(PASSAGE TO READ):
▼▼▼

TABLE OF THE DIVISIONS OF TIME
| 60 | seconds (sec.) | = | 1 minute (min.) |
| 60 | minutes | = | 1 hour (hr.) |
| 24 | hours | = | 1 day (da.) |
| 7 | days | = | 1 week (wk.) |
| 30 | days | = | 1 commercial month (mo.) |
| 52 | weeks | = | 1 year (yr.) |
| 12 | months | = | 1 year |
| 360 | days | = | 1 commercial year |
| 365 | days | = | 1 common year |
| 366 | days | = | 1 leap year |
| 100 | years | = | 1 century |
| Century | Years | Months | Days | Hours | Minutes | |||||
| 1 | = | 100 | = | 1,200 | = | 36,500 | = | 876,000 | = | 52,560,000 |
Centennial years exactly divisible by 400, and other years exactly divisible by 4, are Leap Years.
Why We Have Leap Year
The average time it takes the earth to revolve once around the sun (one year) is 365 days, 5 hours, 48 minutes, 47.8 seconds, or about 3651⁄4 days.
The change in the length of the mean sidereal day, i.e., of the time of the earth’s rotation upon its axis, amounts to 0.01252 seconds in 2400 mean solar years.

▲▲▲

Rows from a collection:
▼▼▼

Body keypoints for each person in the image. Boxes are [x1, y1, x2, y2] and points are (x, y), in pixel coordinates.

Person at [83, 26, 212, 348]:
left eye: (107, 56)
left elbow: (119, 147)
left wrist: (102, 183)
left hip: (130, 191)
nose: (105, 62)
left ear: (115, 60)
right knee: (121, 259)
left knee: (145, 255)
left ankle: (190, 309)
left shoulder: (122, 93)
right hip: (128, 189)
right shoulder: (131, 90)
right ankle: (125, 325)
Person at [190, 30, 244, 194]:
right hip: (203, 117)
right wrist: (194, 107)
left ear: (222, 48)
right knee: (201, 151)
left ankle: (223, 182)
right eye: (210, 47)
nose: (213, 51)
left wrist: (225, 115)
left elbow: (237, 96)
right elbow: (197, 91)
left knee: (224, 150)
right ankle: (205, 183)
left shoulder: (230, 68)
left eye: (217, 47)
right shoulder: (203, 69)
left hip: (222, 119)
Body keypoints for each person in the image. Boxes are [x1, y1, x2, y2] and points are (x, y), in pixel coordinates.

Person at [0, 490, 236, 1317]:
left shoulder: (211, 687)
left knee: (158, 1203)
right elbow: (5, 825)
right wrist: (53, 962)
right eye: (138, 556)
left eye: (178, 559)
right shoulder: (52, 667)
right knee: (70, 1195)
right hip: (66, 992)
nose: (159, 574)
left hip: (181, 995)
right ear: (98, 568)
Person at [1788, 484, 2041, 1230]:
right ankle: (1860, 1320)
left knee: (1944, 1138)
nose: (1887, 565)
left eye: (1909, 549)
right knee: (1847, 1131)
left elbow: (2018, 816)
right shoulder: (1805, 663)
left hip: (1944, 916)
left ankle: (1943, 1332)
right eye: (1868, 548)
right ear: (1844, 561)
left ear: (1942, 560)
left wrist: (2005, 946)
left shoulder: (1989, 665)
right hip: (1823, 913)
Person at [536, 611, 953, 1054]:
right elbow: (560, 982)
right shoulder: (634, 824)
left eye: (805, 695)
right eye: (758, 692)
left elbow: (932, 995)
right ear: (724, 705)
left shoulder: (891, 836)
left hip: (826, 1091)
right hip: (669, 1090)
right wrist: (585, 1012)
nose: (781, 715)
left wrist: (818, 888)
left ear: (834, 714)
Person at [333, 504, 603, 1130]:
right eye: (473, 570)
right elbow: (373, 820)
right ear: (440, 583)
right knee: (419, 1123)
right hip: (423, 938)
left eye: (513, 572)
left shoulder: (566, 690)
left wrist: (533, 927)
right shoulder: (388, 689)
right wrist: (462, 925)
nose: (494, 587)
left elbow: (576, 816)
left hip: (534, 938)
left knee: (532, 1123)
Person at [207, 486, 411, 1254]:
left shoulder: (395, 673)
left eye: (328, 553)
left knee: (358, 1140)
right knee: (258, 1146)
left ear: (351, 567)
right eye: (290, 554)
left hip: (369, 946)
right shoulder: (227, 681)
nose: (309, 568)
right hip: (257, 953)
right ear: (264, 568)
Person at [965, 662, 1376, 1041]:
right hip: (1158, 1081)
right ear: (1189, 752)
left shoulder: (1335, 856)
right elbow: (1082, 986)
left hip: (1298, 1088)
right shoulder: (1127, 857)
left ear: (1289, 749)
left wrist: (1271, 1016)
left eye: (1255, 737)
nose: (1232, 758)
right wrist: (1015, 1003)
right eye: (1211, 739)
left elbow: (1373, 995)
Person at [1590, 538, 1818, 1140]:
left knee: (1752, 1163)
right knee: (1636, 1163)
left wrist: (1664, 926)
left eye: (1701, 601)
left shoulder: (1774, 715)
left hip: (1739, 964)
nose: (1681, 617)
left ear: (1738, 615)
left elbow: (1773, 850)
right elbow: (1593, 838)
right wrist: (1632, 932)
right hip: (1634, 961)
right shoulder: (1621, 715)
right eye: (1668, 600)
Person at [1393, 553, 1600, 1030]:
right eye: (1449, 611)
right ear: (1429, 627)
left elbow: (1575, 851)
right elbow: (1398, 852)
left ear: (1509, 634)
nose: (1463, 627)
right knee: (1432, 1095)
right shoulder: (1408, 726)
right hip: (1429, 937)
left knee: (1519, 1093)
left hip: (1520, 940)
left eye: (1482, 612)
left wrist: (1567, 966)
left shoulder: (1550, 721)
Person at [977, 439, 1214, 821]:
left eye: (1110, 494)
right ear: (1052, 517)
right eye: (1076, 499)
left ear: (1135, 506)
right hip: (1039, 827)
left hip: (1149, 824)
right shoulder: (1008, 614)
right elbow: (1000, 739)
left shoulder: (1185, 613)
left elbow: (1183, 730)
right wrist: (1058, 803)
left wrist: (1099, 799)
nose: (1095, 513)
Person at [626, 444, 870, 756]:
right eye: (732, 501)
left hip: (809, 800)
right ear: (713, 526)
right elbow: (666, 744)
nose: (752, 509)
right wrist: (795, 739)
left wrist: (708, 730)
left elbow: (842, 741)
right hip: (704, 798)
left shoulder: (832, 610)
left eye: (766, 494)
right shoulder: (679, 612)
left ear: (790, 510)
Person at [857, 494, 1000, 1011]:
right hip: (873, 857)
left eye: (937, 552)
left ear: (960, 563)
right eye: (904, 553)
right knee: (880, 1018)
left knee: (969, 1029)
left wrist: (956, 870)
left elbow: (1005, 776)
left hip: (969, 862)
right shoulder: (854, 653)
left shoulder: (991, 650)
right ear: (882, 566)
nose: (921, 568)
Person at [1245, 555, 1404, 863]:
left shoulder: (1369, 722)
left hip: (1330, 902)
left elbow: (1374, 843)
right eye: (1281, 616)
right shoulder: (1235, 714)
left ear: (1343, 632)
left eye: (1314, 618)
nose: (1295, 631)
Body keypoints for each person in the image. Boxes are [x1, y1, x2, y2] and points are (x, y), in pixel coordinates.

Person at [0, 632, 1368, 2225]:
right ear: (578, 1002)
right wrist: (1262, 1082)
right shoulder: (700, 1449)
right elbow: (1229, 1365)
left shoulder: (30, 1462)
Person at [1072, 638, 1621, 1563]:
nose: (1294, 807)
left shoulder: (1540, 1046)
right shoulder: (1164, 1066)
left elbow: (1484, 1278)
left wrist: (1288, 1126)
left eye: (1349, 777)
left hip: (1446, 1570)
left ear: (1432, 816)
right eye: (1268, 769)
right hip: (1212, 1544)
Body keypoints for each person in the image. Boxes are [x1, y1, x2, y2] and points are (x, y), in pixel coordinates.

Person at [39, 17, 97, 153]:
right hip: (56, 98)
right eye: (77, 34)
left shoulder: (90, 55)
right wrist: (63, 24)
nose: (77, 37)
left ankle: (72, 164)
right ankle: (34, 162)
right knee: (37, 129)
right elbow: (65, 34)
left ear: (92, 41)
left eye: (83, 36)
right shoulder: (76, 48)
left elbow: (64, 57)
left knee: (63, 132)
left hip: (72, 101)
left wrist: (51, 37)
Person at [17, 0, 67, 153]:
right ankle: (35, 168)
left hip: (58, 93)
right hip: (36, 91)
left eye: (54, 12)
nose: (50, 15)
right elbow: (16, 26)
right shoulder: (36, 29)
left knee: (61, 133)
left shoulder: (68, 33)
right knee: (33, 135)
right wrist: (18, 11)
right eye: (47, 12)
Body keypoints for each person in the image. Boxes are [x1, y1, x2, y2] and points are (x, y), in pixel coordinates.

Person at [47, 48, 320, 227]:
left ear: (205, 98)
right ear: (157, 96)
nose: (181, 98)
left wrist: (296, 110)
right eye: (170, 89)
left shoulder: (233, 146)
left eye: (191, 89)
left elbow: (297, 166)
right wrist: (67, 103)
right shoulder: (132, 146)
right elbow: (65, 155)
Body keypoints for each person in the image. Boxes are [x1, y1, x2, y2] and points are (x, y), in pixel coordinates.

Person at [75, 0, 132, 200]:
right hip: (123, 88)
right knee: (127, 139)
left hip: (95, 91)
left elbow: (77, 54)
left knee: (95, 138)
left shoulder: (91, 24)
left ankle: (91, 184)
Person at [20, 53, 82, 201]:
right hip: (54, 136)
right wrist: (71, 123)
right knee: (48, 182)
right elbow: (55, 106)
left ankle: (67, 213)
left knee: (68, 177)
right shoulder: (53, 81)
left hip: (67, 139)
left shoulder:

▲▲▲

(PROBLEM SET):
A: Answer these questions about the divisions-of-time passage.
(i) How many days make one commercial month?
(ii) Which centennial years are leap years?
(iii) What is the average time the earth takes to revolve once around the sun?
B: Can you pick up the divisions-of-time passage after its last sentence and keep it going?

(WRITTEN ANSWERS):
A:
(i) 30 days.
(ii) Centennial years exactly divisible by 400.
(iii) 365 days, 5 hours, 48 minutes, 47.8 seconds.

B:
Instead of reckoning this part of a day each year, it is disregarded, and an addition is made when this amounts to one day, which is very nearly every fourth year. This addition of one day is made to the month of February. Since the part of a day that is disregarded when 365 days are considered as a year, is a little less than one quarter of a day, the addition of one day every fourth year is a little too much, and, to correct this excess, addition is made to only every fourth centennial year.
STANDARD TIME
By this is meant time which differs from Greenwich mean time by whole hours.